The RPE is a typical epithelium, exhibiting a polarized distribution of proteins and strong intercellular junctions (Thumann, 2001). In the mouse RPE, Ctnnb1 was mainly detected in the adherens junction (AJ) (Supplementary Fig. S1), which supports the polarized structure and function of many epithelial cells (Gumbiner, 2005; Le et al., 2021; Perez-Moreno et al., 2003). Moreover, Ctnnb1 dissociates from the AJ and accumulates in the nucleus of the adult mouse RPE during epithelial-to-mesenchymal transition (Kim et al., 2008). Therefore, it is difficult to predict which molecular function of Ctnnb1—component of AJ or key effector of the Wnt signaling pathway—is more critical for acquisition and maintenance of RPE fate.
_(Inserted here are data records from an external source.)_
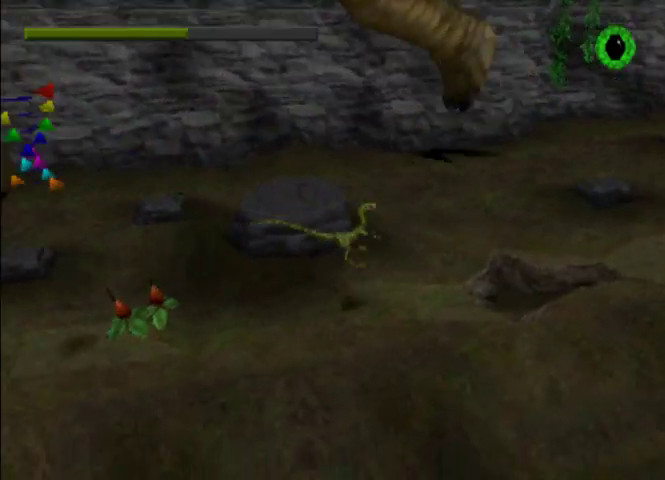
{"buttons": ["DPAD_RIGHT"], "left_stick": "center", "events": [[167, "CROSS", "down"], [367, "CROSS", "up"]]}
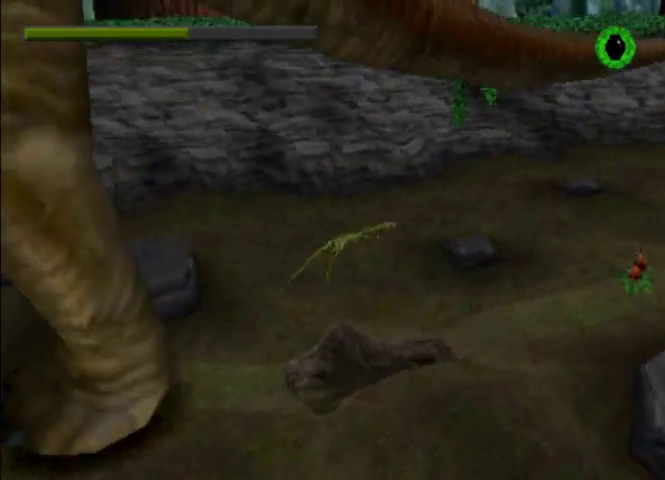
{"buttons": ["CROSS", "DPAD_RIGHT"], "left_stick": "center", "events": [[467, "CROSS", "down"]]}
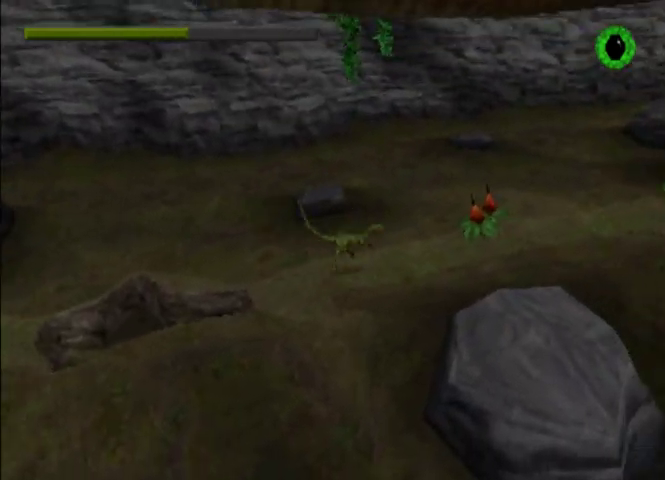
{"buttons": ["DPAD_RIGHT"], "left_stick": "center", "events": [[33, "CROSS", "up"], [100, "CROSS", "down"], [200, "CROSS", "up"]]}
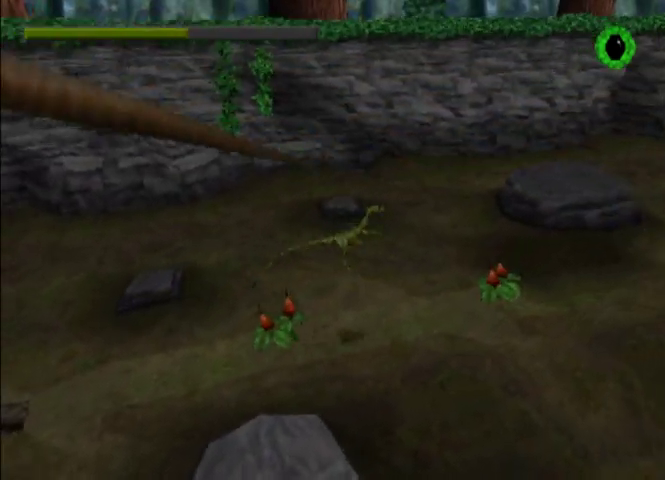
{"buttons": ["DPAD_RIGHT"], "left_stick": "center", "events": [[100, "DPAD_RIGHT", "up"], [200, "DPAD_RIGHT", "down"], [267, "CROSS", "down"], [367, "CROSS", "up"]]}
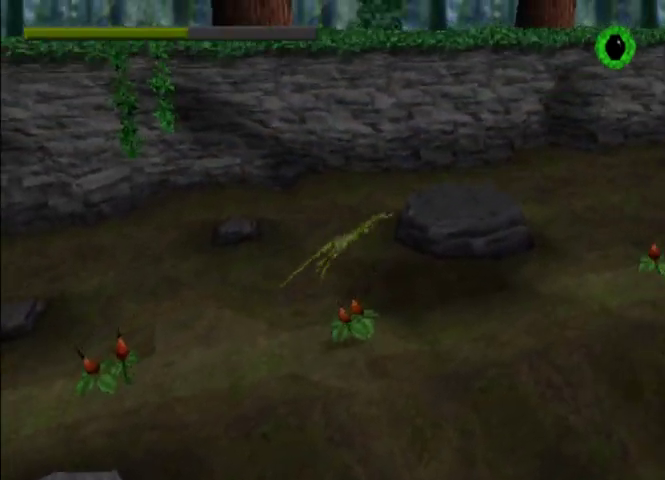
{"buttons": ["DPAD_RIGHT"], "left_stick": "center", "events": []}
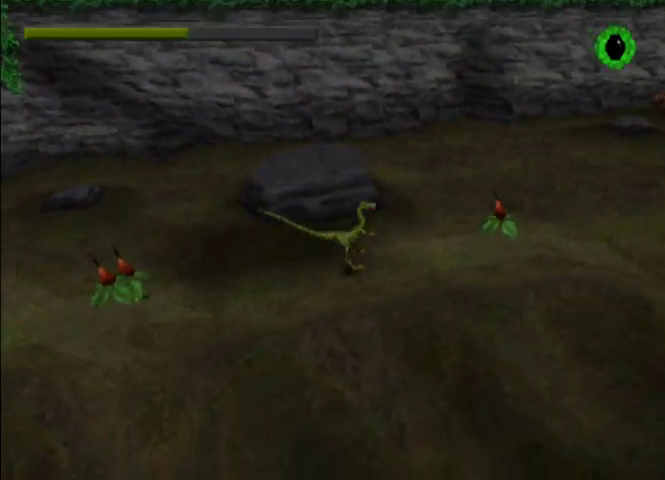
{"buttons": ["DPAD_RIGHT"], "left_stick": "center", "events": [[67, "CROSS", "down"], [167, "CROSS", "up"], [200, "CROSS", "down"], [333, "CROSS", "up"]]}
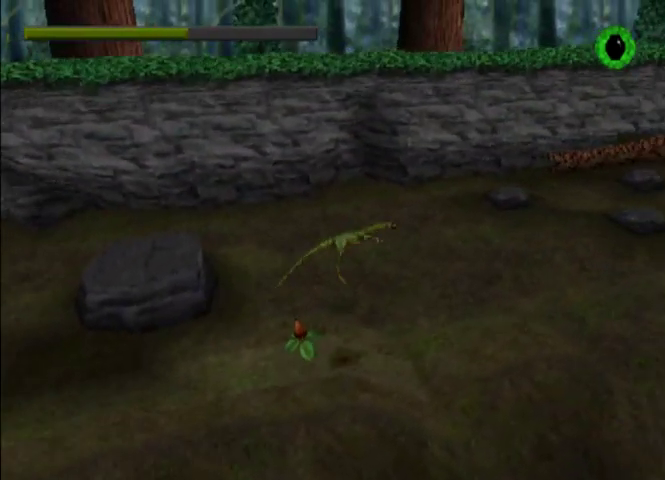
{"buttons": ["DPAD_RIGHT"], "left_stick": "center", "events": []}
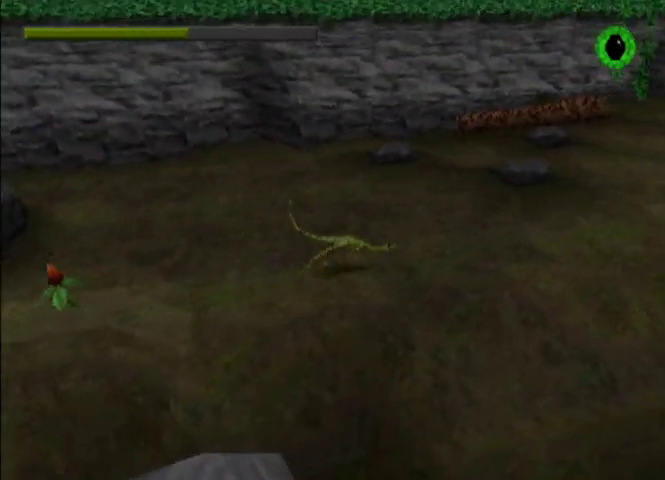
{"buttons": ["DPAD_RIGHT"], "left_stick": "center"}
In this study, we investigated the roles of Ctnnb1 in the developing and mature RPE by genetically dissecting the functions of Ctnnb1. We found that Ctnnb1 is necessary for specifying RPE fate in the optic neuroepithelium. RPE specification by Ctnnb1 was dependent on interactions with the transcription factors, Tcf/Lef and Bcl-9. Interestingly, both loss and constitutive activation of Ctnnb1 resulted in the failure of RPE specification. Constitutive activation of Ctnnb1 converted the RPE to ciliary margin (CM) cells, whereas the inactivation of Ctnnb1 transformed it to the NR. However, neither the activation nor inactivation of Ctnnb1 in the post-mitotic RPE changed RPE structure or function, suggesting that Ctnnb1 is dispensable for RPE maintenance.

Mice

The mice expressing Ctnnb1^flox (Brault et al., 2001), Ctnnb1^Δex3 (Harada et al., 1999), Ctnnb1^dm (Valenta et al., 2011), and Ctnnb1^Y654E (van Veelen et al., 2011) alleles were generated and reported previously. These mice were crossed with Tyrp1-Cre (Mori et al., 2002), Chx10-Cre (Rowan et al., 2004), Mlana-Cre (Aydin and Beermann, 2011), and BEST1-Cre (Lacovelli et al., 2011) mice to delete wild-type Ctnnb1 allele and express functional variants in the outer OC, the inner OC, post-mitotic RPE, and mature RPE, respectively. The ROSA26^EYFP (R26^EYFP) (JAX stock #006148) and ROSA26^tdTomato (R26^tdTom; Ai14) (JAX stock #007914) mice were purchased from Jackson Laboratory to monitor the Cre-affected cells in the mice. All experiments were performed under the authorization of the Institutional Animal Care and Use Committee (IACUC) at Korea Advanced Institute of Science and Technology (KAIST) (KA2019-07). All mice used in this study were maintained in a specific pathogen-free facility of KAIST Laboratory Animal Resource Center.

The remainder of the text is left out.